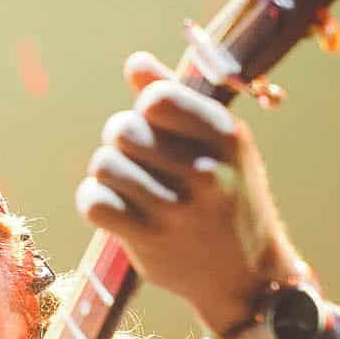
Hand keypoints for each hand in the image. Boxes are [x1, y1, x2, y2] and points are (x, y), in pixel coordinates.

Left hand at [75, 52, 304, 334]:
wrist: (246, 275)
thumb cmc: (227, 196)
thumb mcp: (218, 145)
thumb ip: (175, 99)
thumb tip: (135, 63)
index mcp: (226, 136)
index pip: (155, 99)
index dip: (145, 109)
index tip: (158, 126)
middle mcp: (205, 171)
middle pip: (122, 129)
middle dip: (121, 140)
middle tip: (138, 159)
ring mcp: (177, 210)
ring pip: (104, 164)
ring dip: (109, 173)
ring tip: (130, 185)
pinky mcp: (149, 241)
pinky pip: (93, 202)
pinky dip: (94, 201)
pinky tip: (112, 206)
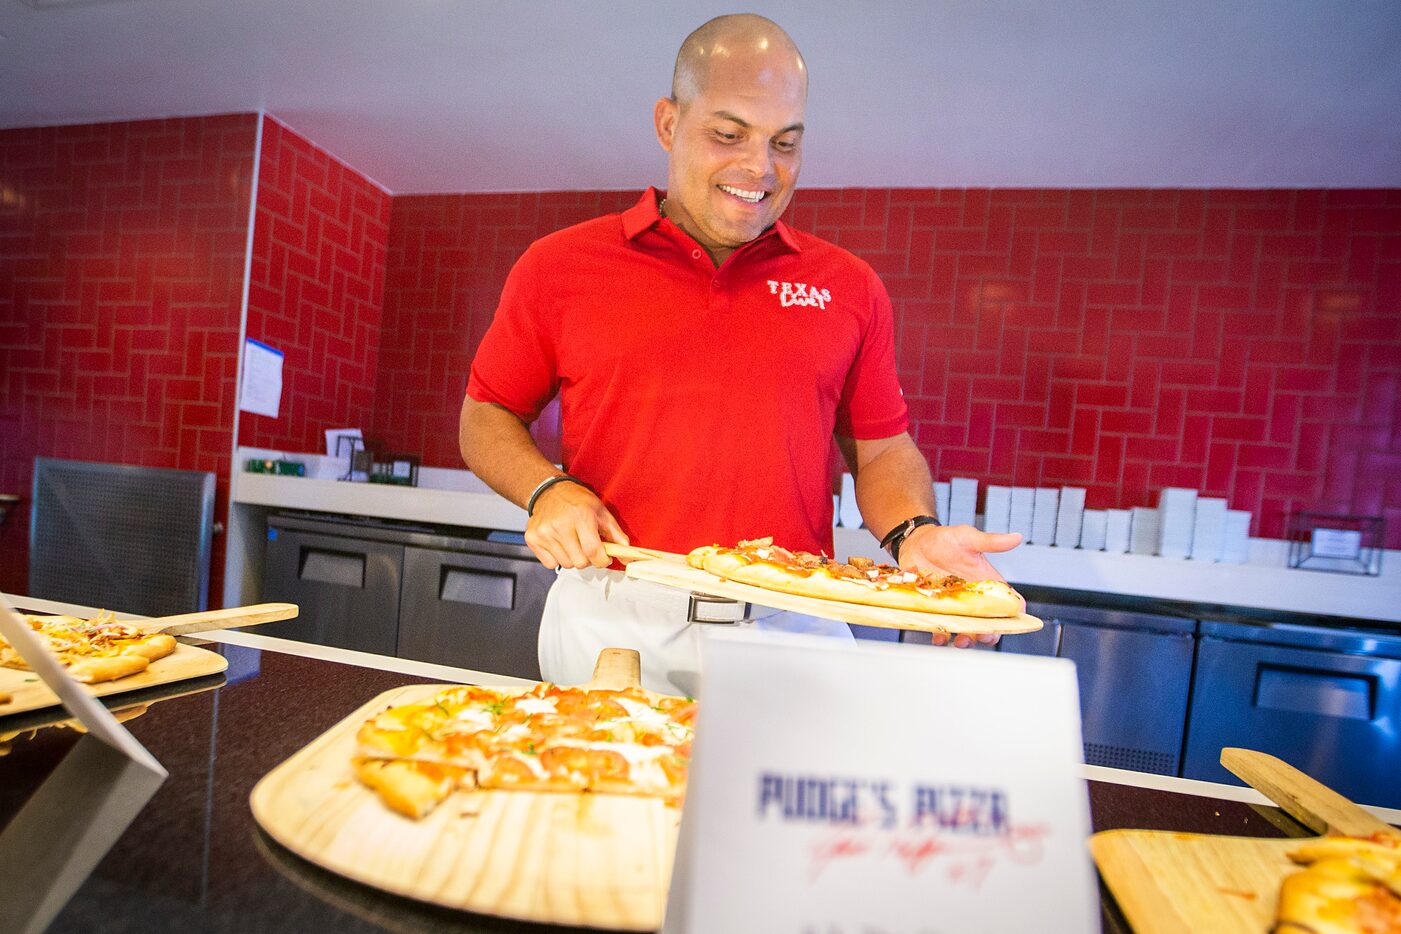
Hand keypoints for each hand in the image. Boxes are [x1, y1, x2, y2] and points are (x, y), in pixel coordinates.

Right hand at [524, 480, 627, 569]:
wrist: (549, 491)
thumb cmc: (576, 500)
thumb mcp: (600, 511)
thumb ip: (615, 533)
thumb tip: (626, 551)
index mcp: (581, 516)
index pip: (593, 551)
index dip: (602, 560)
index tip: (604, 558)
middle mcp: (561, 525)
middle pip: (580, 562)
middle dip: (588, 559)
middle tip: (587, 547)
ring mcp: (545, 532)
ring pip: (565, 564)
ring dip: (572, 558)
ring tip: (573, 542)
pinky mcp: (533, 539)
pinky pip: (550, 564)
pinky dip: (557, 558)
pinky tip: (560, 544)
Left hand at [896, 524, 1022, 648]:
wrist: (915, 543)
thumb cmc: (944, 540)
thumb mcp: (968, 538)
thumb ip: (991, 541)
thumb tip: (1016, 537)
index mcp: (987, 583)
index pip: (1009, 604)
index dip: (1014, 616)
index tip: (1011, 622)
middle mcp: (973, 599)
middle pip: (989, 624)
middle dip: (988, 635)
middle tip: (982, 635)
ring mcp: (954, 607)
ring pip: (966, 630)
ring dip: (965, 639)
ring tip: (960, 639)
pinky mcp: (936, 610)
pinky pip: (940, 628)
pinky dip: (940, 635)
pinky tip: (938, 635)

----

EXERCISE: Beginning with the line that contains "pinky tip: (560, 544)", repeat every line through the end of the records and nothing more.

COMPLETED TASK:
pinky tip: (560, 544)
Left hand at [896, 524, 1022, 648]:
wrist: (915, 543)
thumb cmc: (944, 540)
thumb mcp: (968, 538)
thumb ip: (991, 541)
thumb tip: (1016, 537)
index mcp: (987, 583)
index pip: (1009, 604)
index dip: (1014, 616)
index tip: (1011, 622)
middle mcp: (973, 599)
middle pip: (989, 624)
middle dip: (988, 635)
middle tip: (982, 635)
ring mcp: (954, 607)
ring pip: (966, 630)
ring dip: (965, 639)
ring tip: (960, 639)
pinky mcp: (936, 610)
pinky pip: (940, 628)
pinky dip: (940, 635)
pinky tip: (938, 635)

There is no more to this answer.